Encourage full well check

In order to avoid V70.3 non-coverage issues, try to schedule patients for preventive medicine services rather than for sports physicals. Sometimes parents misinterpret the sports physical as the child or adolescent’s complete annual physical examination. Having the patient come in for the annual ensures she gets the full service.

Consider forms policy

For patients who have received a recent preventive medicine service, think about using that information to complete a sports form. Few pediatric practices have a set fee the patient pays for this service such as a $ 20 forms fee.

Some practices will include completion of forms at the time of an E/M visit; however charge if the forms are brought in at another time. There’s additional office overhead involved if the chart must be pulled and reviewed, the form completed, mailed, or faxed, and the chart refiled.

Drawback: For liability reasons, your physician may not want to issue a form without checking the patient to see if his status has changed.

Charge parent

When a parent insists or the school calls for an abbreviated exam on a patient who has not had a well check in the previous half of the year, you might want to put into practice a financial plan. Physicals required for sports are normally the patient’s responsibility. Insurers normally do not cover the service.
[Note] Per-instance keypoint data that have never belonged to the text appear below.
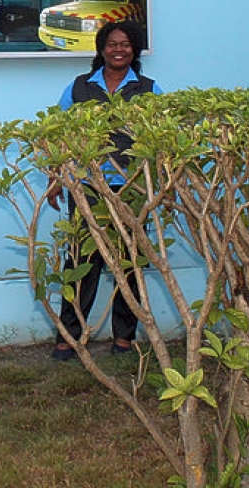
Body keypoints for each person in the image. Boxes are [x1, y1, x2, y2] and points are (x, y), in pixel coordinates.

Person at [46, 20, 161, 361]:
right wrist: (55, 177)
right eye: (112, 43)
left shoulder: (149, 90)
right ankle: (68, 337)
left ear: (134, 49)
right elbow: (59, 135)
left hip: (132, 189)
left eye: (126, 44)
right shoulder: (80, 87)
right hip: (88, 188)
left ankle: (124, 339)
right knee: (82, 261)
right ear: (101, 48)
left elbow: (158, 141)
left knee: (129, 262)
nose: (119, 49)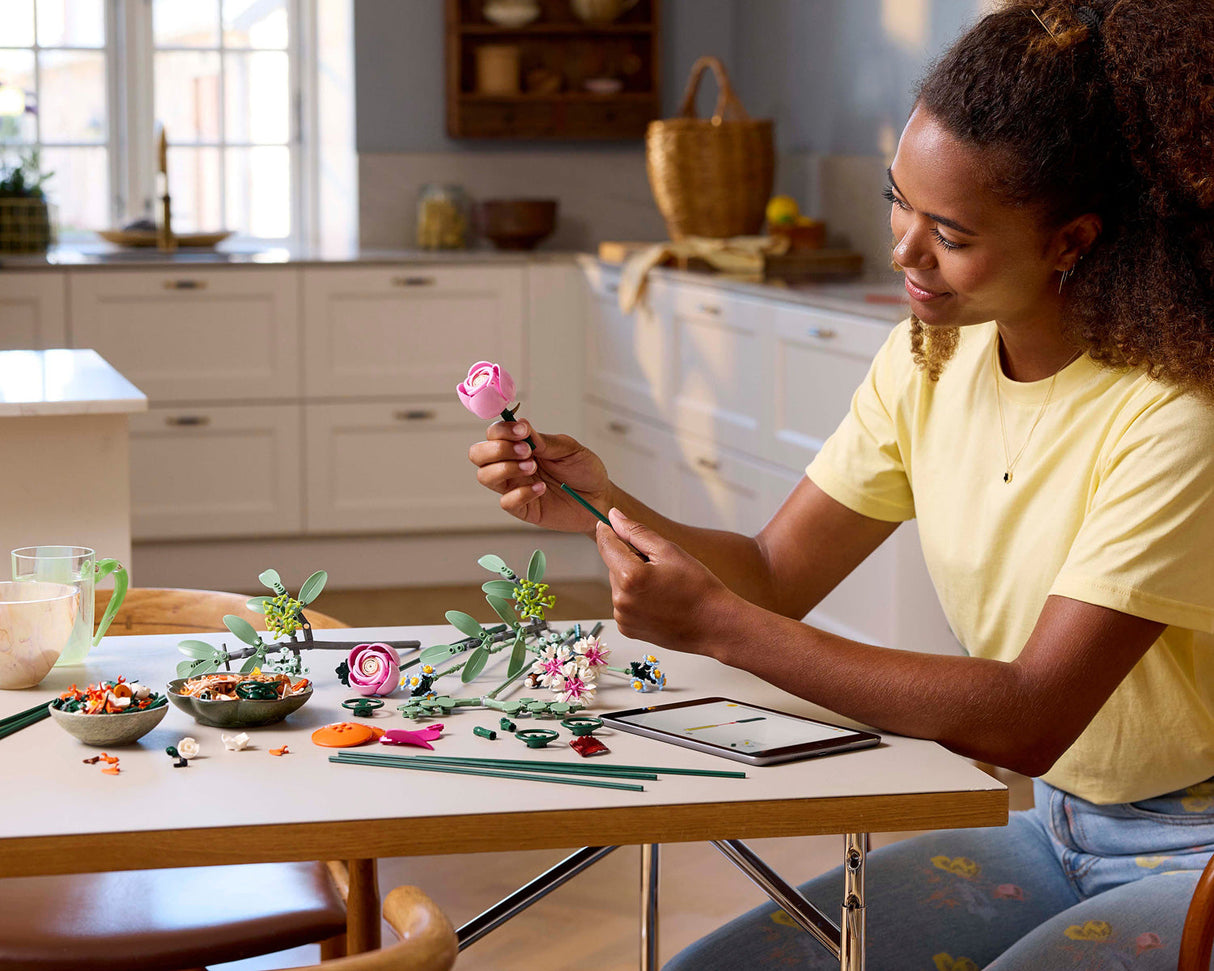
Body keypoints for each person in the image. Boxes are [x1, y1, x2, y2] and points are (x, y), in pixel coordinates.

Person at [467, 1, 1214, 966]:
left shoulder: (1177, 418)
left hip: (1193, 853)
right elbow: (777, 571)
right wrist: (595, 500)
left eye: (950, 231)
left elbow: (1028, 714)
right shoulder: (931, 360)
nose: (904, 250)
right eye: (900, 200)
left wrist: (721, 628)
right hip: (1052, 825)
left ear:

Best practice: If you expect the insurer will not cover the sports physical, have the parent sign an advance beneficiary notice (ABN). Ensure the parent understands she will have to pay if the insurer does not cover the sports exam, and notify her of the price.

Tool: You can use a private payer version of Medicare’s form to educate the parent and ensure she is aware of her choices and responsibilities.

Check state scope of practice laws

Once you decide on the best strategy for your practice, confirm that your state allows you to use that technique. For instance, certain states publish guidelines indicating that a physical done within the last 12 months is enough and the patient does not require an updated form, whereas other states need children to bring in new forms for each individual sport they intend to play.